> [What this task involves] Identify, in the records below, every line where the string "tail" appears, and copy each such line.

[Extracted information — start]

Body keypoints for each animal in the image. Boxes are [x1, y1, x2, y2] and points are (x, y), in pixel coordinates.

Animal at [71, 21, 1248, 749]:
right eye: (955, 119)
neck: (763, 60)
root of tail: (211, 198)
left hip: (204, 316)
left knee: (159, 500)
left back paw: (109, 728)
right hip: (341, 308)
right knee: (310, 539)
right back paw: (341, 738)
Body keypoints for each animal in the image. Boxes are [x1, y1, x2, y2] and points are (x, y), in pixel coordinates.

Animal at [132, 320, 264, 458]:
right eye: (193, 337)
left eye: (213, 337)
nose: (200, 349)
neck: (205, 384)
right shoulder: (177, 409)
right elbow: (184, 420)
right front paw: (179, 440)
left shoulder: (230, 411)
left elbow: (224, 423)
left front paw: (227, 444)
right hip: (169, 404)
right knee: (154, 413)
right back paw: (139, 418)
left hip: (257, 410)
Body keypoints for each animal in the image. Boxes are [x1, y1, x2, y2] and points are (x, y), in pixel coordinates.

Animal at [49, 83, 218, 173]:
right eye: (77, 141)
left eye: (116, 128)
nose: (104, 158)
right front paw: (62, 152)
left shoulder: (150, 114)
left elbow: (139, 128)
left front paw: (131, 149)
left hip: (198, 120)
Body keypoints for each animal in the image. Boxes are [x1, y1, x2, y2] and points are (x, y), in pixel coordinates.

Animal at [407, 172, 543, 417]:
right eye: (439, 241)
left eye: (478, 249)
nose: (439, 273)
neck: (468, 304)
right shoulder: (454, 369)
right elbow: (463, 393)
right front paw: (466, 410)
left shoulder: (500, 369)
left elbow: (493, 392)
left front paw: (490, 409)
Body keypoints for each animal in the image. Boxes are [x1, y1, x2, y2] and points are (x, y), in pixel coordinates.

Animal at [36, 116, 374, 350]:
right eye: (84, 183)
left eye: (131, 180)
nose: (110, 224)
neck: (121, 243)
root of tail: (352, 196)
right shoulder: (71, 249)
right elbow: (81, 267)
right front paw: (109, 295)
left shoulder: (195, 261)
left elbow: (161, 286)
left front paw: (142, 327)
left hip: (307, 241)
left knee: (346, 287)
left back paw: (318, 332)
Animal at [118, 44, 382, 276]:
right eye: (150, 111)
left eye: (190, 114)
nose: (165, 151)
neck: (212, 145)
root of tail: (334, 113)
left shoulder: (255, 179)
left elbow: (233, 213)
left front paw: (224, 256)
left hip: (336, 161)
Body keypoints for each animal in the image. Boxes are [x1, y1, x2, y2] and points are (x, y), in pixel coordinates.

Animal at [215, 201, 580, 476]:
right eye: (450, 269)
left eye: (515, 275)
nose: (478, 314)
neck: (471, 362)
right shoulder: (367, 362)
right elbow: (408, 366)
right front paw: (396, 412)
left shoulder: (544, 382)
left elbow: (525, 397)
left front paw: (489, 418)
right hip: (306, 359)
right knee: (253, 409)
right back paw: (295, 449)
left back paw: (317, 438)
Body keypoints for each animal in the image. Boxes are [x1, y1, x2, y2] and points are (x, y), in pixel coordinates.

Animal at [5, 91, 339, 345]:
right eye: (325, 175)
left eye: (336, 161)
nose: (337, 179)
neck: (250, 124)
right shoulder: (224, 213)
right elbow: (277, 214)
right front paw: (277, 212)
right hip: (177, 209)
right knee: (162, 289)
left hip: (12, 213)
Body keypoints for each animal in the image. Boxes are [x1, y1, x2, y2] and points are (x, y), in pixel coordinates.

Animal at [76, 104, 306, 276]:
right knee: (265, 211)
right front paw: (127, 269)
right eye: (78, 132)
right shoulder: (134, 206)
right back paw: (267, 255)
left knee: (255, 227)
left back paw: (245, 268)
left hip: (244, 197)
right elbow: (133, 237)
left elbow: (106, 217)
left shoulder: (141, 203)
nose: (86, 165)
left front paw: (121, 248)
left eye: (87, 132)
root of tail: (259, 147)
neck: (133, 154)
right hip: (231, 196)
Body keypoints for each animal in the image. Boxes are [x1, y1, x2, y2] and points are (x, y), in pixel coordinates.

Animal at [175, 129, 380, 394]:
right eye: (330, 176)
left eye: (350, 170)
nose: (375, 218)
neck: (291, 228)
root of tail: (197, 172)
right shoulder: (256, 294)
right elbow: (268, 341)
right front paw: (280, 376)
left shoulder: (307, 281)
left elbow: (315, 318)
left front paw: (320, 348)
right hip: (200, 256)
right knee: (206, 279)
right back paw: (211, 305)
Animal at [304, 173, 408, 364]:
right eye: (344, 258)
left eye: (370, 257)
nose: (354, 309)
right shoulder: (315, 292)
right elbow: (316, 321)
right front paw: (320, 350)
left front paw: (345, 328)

[Extracted information — finish]

> [Task answer]
root of tail: (211, 198)
root of tail: (352, 196)
root of tail: (334, 113)
root of tail: (259, 147)
root of tail: (197, 172)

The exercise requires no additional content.